Just had a horrible thought. Book has not bought gift for the Golden Eagle who  has been v supportive spouse and pedantic proof-reader (lawyers really are very pernickety, it turns out!) and is already less than delighted at being the inspiration for the main character’s dad who died in the 9/11  attacks ten years before the story starts. ‘How could you kill me off in print?’ he wailed when he found out. ‘Why couldn’t I be the hero and do a car chase and kill some baddies and stuff?’ I tried to explain that Ben spends most of the book trying to connect with the father he never knew – and that there are baddies, and bomb-plots and kidnapping and stuff and  they are all sort of a result of his character dying. But Golden Eagle is unconvinced and still sulking about  literary husbicide (is that the word for killing your husband? If not, what is? Please help). And choice of gift is proving a little tricky in light of his character’s untimely demise. Will have to go for garden vouchers and hope for the best!

So, publicity is covered, the book has nearly finished its publication day gift shopping, book gazing is scheduled and then what? I guess then I just have to sit around twiddling my thumbs waiting for people to read it and tell me what they think of it.....Which is the only bad thing about this whole publication day extravaganza! ..... People might actually read it!!!  I mean, this should be a good thing, right? But  when you’ve stolen bits of family legend (like the pooing in the bath incident – sorry Tricksy!)  and the odd clearly recognisable character trait (Nuffty, Jed may have borrowed your wardrobe and your passion for The Reds but you are way nicer than he is – honestly, promisedly!) Basically, I figure half my family  and friends might not be be talking to me after they’ve read it.

And then what if people don’t like it?  It could be like when you tell people what your new baby is called and you can tell right away  that they hate the name  cos they put on this expression of polite horror and then come out with loads of euphemisms, like, ‘Oh! What an unusual  choice!’  (believe me, I know, I plumped for an old lady name for my daughter – sorry, kid!). What if it’s like that?  What if everyone hates it. No, wait, the nice lady from Chicklish said ‘Bruton is brilliant’ and  that  lovely man from the Bookbag called it, ‘ An important book: brave, honest, funny and very tense...’ so if everyone else hates it and my family disown me, I figure they can be my new BFFs.
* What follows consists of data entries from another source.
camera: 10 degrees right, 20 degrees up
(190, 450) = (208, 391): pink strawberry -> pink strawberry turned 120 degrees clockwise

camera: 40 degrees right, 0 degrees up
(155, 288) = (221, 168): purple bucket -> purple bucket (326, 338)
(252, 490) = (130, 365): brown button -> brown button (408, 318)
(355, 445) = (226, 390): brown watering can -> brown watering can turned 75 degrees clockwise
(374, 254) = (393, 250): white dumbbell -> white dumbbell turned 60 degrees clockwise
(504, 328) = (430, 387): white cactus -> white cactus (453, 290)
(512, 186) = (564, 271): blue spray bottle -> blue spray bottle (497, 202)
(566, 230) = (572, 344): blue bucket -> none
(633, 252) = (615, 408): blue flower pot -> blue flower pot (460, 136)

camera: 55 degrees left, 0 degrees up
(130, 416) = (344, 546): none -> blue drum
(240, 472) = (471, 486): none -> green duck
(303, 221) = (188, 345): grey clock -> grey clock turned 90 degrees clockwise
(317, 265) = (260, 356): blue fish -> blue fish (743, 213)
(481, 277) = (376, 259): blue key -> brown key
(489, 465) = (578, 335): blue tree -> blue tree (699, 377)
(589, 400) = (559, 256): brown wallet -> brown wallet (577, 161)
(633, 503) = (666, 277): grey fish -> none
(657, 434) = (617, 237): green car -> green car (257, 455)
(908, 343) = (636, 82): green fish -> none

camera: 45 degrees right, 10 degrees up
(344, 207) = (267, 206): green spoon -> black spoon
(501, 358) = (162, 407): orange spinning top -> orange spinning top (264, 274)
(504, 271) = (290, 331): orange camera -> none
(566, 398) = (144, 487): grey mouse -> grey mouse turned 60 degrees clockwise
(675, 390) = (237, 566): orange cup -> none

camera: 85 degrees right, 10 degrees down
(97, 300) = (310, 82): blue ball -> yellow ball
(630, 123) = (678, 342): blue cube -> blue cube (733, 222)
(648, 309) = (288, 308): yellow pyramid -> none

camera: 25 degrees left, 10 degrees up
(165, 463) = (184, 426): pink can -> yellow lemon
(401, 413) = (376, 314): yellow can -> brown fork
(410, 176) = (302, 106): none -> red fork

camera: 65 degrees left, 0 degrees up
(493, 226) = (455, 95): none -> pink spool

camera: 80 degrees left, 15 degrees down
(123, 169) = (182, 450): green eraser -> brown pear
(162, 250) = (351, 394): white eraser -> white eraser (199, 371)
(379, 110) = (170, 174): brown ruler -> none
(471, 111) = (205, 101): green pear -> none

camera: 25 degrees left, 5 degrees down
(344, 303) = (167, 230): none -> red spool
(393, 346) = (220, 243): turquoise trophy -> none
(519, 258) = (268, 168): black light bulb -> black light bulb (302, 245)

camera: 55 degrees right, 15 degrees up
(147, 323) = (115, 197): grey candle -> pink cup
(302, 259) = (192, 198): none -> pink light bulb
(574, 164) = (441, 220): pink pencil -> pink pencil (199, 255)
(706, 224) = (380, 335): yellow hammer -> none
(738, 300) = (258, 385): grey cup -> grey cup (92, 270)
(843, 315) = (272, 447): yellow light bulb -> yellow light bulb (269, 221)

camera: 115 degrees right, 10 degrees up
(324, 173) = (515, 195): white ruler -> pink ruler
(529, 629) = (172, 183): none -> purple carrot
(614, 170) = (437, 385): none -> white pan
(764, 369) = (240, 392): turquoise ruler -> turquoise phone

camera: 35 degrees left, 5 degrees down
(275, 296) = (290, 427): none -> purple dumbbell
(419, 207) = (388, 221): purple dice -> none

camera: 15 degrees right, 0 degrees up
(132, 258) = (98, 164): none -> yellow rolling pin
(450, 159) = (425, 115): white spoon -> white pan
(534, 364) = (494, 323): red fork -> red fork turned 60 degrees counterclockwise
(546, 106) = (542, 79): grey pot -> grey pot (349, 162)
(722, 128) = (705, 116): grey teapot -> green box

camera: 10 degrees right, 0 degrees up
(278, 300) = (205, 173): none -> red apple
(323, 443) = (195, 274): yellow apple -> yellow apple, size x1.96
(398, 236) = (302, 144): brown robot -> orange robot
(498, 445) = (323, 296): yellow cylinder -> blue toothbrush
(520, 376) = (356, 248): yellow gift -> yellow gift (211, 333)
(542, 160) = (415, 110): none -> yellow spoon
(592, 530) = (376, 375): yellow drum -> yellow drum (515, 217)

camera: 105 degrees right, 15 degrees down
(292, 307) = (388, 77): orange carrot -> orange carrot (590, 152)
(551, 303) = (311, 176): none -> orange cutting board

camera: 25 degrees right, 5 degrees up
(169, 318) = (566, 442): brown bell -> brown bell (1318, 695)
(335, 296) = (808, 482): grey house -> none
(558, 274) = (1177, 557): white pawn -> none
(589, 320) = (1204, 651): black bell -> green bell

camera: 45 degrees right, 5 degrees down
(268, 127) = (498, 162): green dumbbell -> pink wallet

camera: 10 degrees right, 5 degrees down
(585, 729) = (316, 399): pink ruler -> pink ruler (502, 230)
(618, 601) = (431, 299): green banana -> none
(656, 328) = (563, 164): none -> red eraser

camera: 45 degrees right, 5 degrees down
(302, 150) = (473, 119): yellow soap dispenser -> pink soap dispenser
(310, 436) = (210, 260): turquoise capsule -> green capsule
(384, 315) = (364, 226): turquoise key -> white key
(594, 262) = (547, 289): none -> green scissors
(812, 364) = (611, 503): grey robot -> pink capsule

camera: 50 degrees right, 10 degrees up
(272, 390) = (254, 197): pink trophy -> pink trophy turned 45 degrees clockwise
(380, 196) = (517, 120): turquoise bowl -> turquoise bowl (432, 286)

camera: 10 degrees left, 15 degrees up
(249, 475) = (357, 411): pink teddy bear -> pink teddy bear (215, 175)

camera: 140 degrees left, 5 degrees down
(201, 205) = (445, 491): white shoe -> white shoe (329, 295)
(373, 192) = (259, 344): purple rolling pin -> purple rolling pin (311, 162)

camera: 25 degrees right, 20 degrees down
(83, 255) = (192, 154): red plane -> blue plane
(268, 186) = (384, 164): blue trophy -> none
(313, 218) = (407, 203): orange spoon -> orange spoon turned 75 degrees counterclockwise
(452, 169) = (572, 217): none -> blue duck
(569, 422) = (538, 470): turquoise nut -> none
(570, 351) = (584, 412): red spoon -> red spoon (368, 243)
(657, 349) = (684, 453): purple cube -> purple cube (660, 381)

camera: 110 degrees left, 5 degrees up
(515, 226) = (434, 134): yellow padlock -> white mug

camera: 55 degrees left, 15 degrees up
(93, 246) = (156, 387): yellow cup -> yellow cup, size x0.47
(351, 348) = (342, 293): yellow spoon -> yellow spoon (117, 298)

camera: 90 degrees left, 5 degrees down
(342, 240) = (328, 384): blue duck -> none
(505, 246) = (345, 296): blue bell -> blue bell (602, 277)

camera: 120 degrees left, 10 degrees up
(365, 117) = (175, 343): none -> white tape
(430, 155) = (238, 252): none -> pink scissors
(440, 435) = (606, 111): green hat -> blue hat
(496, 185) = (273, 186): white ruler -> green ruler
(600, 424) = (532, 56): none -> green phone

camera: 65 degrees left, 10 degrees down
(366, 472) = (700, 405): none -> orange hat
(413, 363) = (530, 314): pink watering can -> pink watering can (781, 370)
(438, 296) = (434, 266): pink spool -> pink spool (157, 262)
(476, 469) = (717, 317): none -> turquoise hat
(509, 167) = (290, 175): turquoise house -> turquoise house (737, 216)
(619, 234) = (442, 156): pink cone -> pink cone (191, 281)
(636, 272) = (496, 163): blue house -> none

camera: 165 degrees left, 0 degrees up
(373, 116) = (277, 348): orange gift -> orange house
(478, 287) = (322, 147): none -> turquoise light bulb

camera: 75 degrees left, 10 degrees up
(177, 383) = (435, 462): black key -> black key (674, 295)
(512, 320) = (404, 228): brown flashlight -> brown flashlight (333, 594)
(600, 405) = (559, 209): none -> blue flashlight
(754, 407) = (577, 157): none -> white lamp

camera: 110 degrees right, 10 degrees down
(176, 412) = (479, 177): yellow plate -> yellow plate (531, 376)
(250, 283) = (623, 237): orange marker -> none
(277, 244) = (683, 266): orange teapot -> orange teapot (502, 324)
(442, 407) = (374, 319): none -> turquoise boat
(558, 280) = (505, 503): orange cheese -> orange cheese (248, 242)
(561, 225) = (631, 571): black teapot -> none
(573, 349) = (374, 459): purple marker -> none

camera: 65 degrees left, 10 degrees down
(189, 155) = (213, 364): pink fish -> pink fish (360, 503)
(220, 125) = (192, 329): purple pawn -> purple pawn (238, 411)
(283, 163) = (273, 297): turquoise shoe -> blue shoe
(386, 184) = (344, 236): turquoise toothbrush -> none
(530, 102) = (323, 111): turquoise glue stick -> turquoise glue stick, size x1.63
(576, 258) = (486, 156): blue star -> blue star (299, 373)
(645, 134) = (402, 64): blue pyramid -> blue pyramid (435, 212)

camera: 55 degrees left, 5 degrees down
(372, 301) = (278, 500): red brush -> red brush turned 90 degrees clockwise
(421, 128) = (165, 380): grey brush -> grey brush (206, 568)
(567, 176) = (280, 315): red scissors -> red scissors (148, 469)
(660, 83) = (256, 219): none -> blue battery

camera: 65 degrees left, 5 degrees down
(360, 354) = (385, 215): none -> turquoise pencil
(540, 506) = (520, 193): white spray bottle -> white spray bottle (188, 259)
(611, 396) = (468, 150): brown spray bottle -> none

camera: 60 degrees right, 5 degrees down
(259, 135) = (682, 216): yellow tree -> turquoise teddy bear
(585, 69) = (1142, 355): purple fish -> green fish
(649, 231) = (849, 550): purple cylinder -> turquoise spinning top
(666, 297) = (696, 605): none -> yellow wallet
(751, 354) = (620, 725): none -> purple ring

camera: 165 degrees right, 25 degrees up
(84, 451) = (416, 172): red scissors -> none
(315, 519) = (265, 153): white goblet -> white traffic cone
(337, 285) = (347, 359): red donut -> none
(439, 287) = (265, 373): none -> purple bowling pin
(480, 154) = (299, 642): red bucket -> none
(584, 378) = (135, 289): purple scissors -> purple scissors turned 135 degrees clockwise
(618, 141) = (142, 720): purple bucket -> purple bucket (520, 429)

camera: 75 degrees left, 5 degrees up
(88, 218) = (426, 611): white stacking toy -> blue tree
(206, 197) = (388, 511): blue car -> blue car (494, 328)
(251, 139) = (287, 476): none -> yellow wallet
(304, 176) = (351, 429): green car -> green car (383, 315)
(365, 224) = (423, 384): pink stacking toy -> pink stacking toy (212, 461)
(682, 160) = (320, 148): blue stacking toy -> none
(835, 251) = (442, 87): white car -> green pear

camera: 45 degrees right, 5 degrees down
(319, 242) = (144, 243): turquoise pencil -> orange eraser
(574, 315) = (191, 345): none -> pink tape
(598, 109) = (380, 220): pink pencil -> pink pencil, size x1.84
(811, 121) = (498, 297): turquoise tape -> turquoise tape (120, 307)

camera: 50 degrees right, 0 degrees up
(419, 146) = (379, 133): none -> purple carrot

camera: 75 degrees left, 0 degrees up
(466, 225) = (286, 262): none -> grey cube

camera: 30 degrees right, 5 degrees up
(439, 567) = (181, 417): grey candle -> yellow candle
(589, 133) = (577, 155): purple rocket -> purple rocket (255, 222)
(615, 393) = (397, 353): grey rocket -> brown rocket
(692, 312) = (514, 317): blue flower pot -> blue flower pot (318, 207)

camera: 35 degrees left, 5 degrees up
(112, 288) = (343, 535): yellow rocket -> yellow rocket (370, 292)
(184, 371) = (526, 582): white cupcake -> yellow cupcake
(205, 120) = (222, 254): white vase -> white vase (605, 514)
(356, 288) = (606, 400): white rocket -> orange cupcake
OK. I’ve got all my ducks in a row (I have ALWAYS wanted to say that cos my management consultant bro in law says it and I’ve never really known what it meant!)  the kids are drilled, the pressies are wrapped and the sparkling grape juice is on ice (can’t do real shampoo – might get too giddy and do cartwheels in Cornish Waterstones and nobody wants to see me doing gymnastics - not at my age)  So all that remains is for me to deliver my closing line.

So, when I’m standing in Waterstones later and  Moozle declares in finely drilled prose ‘Mummy, isn’t that your novel? The one  that was described  by the reviewers as a ‘big brave book’ and ‘a remarkable debut’?’  I shall simply blush modestly and declare with touching humility (and a nod to Andy McDowell in ‘Four Weddings’), ‘Is it? I hadn’t noticed!’

And then break out into Riverdance/break-dance routine up and down the aisle!